The Director of Sotheby’s SI2 gallery Fru Tholstrup described Hudson to Wall Street International as “one of the most innovative young artists working today”. She went on to say that “through his painterly application of Plasticine, Hudson has developed a truly unique artistic language”. Damien Hirst has described Hudson as “F***ing mad”.

Notable collectors of Hudson’s work include Marc Quinn, Robert Hiscox, Jay Jopling, Mario Testino, Tim Jeffries, Tommy Hilfiger and Mark Hix. Hudson has also been photographed by photographers Gautier De Blonde for The Telegraph and David Bailey for GQ.
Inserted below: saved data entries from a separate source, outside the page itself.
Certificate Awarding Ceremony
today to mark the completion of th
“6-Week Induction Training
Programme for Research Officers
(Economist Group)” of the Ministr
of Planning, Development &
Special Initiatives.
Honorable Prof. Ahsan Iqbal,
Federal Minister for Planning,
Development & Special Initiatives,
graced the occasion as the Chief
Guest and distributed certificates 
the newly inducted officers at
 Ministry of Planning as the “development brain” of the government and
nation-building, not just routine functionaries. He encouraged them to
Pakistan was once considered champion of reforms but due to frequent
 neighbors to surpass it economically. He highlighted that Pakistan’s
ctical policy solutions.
Hudson has had numerous solo and group shows in London, Beijing, Hong Kong, Singapore, Paris, New York, Miami and Milan at venues including TJ Boulting (formerly Trolley Gallery), Sir John Soane's Museum, 20 Hoxton Square, F2 Gallery, Christie's, 33 Portland Place, Fine Art Society and as part of the Hiscox Collection.

Accident

In July 2013, Hudson survived a white water rafting accident in the Northwestern Congolian lowland forests not far from the forest-savanna mosaic. He was treated for dengue fever at a hospital in Brazzaville. Hudson then developed an obsession with this part of the jungle, as he trekked many miles to be rescued by Congolese army. He became fascinated by shamanism, particularly in Siberia, Mongolia and North America, and in 2014, he returned to crash site with a bag of ayahuasca, to be influenced fully by the surroundings. Later he painted it all at his studio in Roman Road, London.

Currently

Hudson’s upcoming exhibitions will be at Carl Kostyál Gallery, London and Sotheby’s SI2 gallery in New York. He was recently nominated from Pulse Miami Beach art prize for a series of Woodburytype prints.

In 2015 Thames & Hudson published an 8-page profile on Hudson in the publication, London Burning, where he paid tribute to the vices of Hogarth’s Tom Rakewell. The last photograph in the series depicted Hudson lying naked on William Hogarth’s grave in Chiswick, London.

In April 2015, Sotheby's published a feature on Henry Hudson in coordination with his show at Sotheby's S|2 Gallery titled, Henry Hudson: The Contemporary Artist's Progress - The Rise and Fall of Young Sen. In an essay about Hudson Nimrod Kamer described him as a 'champagne fascist'. In 2015 he was extensively interviewed by GQ Magazine, with Dylan Jones describing Hudson as an 'iconic' artist".

In March 2016 he was profiled by Flora Alexandra Ogilvy for The Gentleman's Journal magazine.

Hudson currently lives and works in London.